IIP at 20-month low

India’s factory output growth dropped to a 20-month low in February in a worrying sign for the country’s growth prospects, while retail inflation accelerated in March but remained within the central bank’s comfort zone, creating room for more interest rate cuts.

Data released showed factory output at 0.1% in February, against 1.4% in the previous month and retail inflation accelerating 2.86% in March from 2.57% a month ago.

The Reserve Bank of India cut the policy rate by 25 basis points for the second consecutive time earlier this month as concerns over growth loomed larger than those surrounding inflation.

Retail inflation picked up in March as food inflation turned positive at 0.3% after five consecutive months of contraction. However, services inflation, which includes items such as health, education, and recreation, remained elevated at 5.68% during the month.

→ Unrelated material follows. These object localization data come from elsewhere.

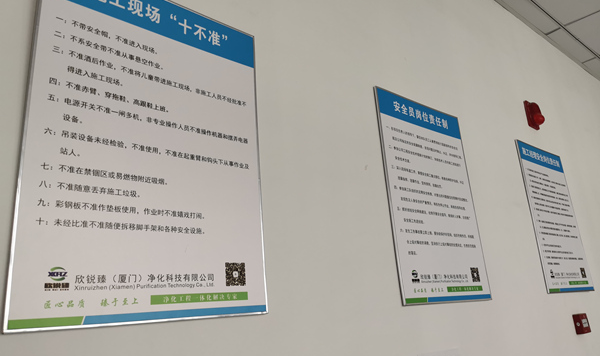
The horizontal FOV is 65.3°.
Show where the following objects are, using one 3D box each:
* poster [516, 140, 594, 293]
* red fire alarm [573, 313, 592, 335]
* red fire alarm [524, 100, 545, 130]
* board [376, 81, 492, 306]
[{"bbox_3d":[1.221,0.190,2.240,0.502,0.705,0.014,10,-22,-40],"label":"poster"},{"bbox_3d":[1.267,0.654,2.099,0.086,0.086,0.034,10,-22,-40],"label":"red fire alarm"},{"bbox_3d":[1.206,-0.322,2.381,0.096,0.143,0.060,10,-22,-40],"label":"red fire alarm"},{"bbox_3d":[0.464,0.065,1.599,0.502,0.705,0.014,10,-22,-40],"label":"board"}]

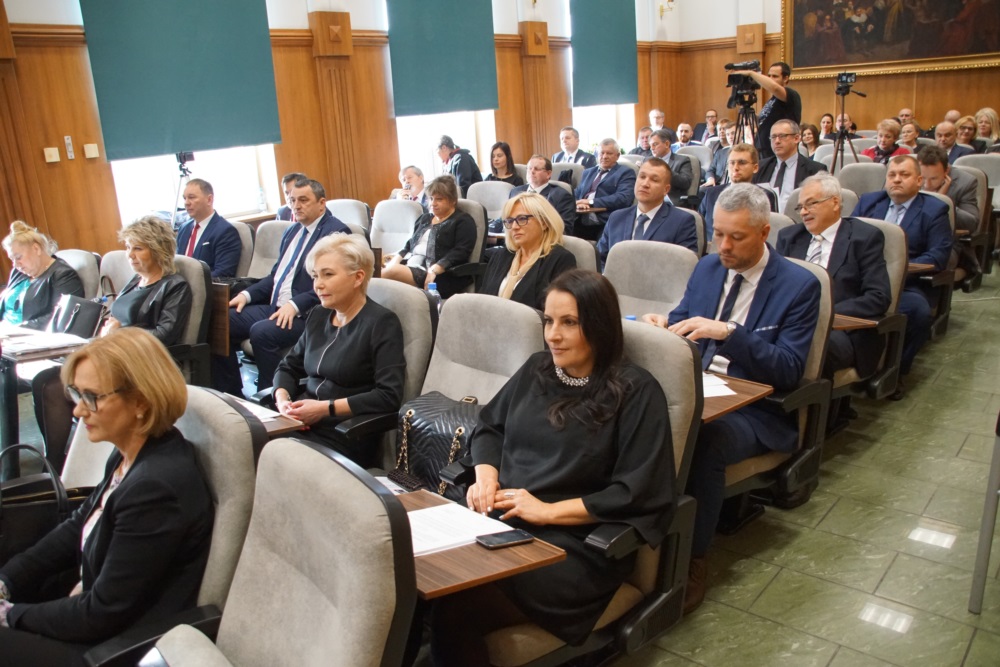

The Index of Industrial Production remained flat in February on the back of a contraction in manufacturing output, while growth in mining and electricity output remained in low single digits. Capital goods contracted (-0.3%) for the third time in the last four months, signalling an uncertain future for investment revival.

The IIP data shows that the growth slump is persisting with manufacturing being the worst hit segment.

The Indian economy grew 6.6% in the December quarter, the slowest in five quarters, prompting the Central Statistics Office to trim its 2018-19 forecast to 7% in February from the 7.2% estimated in the previous month.

Of the other high-frequency indicators, data released by the Society of Indian Automobile Manufacturers on Monday signalled a slowdown in urban demand as car sales grew 2.7% in 2018-19, the worst performance in five financial years.

The International Monetary Fund on Tuesday cut India’s gross domestic product growth forecast for 2019-20 by 20 bps to 7.3%, following similar action by the Asian Development Bank and the RBI.

With the economy projected to slow down in the fourth quarter, RBI’s focus has shifted from inflationary concerns to sustaining the growth momentum since its February policy review, when it began cutting the repo rate and changed its stance to neutral from calibrated tightening.